Deze transacties dienen uitgevoerd te worden binnen de regels van het treasurystatuut en dienen geautoriseerd te worden door de directie.

- Onderhouden van contacten met banken, geldmakelaars en overige financiële instellingen;

- Schriftelijk vastleggen van de treasurytransacties;

- Aanleveren van tijdige, betrouwbare en volledige gegevens aan de financiële administratie;

- Afleggen van verantwoording aan de directie over de uitvoering van de aan hem / haar toegewezen activiteiten op het gebied van treasury;

Adviseur planning en control

- Voorbereiden van beleidsvoorstellen op treasurygebied;

Medewerker financieel beheer II

- Overboeken van saldi tussen bankrekeningen;

- Afhandelen van het contante en girale betalingsverkeer;

- Aanleveren van tijdige, volledige en betrouwbare gegevens aan de financiële administratie;

- Afleggen van verantwoording aan teammanager beheer en uitvoering (per 1 januari 2019 de teammanager advies en control over de uitvoering van de aan hem / haar toegewezen activiteiten op het gebied van treasury.

Medewerker financieel beheer III

- Juist en volledig administreren van bezittingen, schulden, rechten, verplichtingen, inkomsten, uitgaven, ontvangsten en betalingen in de financiële administratie.

Medewerker financieel beheer (I.C. functionaris)

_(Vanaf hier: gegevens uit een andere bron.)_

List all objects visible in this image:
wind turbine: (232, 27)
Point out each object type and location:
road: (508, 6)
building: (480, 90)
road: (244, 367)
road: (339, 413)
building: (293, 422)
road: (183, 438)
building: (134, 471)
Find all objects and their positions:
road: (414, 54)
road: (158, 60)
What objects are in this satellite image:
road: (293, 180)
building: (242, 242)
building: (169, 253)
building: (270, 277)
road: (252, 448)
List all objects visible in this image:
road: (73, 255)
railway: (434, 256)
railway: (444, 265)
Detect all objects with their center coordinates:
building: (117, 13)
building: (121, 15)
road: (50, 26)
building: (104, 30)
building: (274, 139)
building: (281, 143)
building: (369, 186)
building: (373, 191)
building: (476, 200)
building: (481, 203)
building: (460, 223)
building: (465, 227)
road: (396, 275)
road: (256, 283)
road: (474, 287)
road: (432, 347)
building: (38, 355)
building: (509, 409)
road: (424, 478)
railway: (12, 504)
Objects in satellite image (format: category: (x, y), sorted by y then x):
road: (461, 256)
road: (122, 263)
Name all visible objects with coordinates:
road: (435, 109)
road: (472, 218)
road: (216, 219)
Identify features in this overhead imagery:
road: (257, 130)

- Controleren van de volledigheid, betrouwbaarheid en rechtmatigheid van de treasuryactiviteiten en hierover rapporteren aan de concerncontroller en het afdelingshoofd Advies en Ondersteuning

Extern accountant

- In het kader van haar reguliere controletaak adviseren en controleren omtrent de feitelijke naleving van het treasurystatuut.

Artikel 19: Bevoegdheden

In onderstaand tabel staan bevoegdheden met betrekking tot treasuryactiviteiten weergegeven alsmede de daarbij benodigde autorisatie en waarbij de 1e en de 2e handtekening bij één en dezelfde transactie niet door dezelfde persoon kan worden gezet en dit in het geautomatiseerde systeem is ingeregeld:

Activiteiten

Uitvoering (eerste handtekening)

Autorisatie

Saldo-, liquiditeiten- en geldstromenbeheer (looptijd korter dan of gelijk aan 1 jaar)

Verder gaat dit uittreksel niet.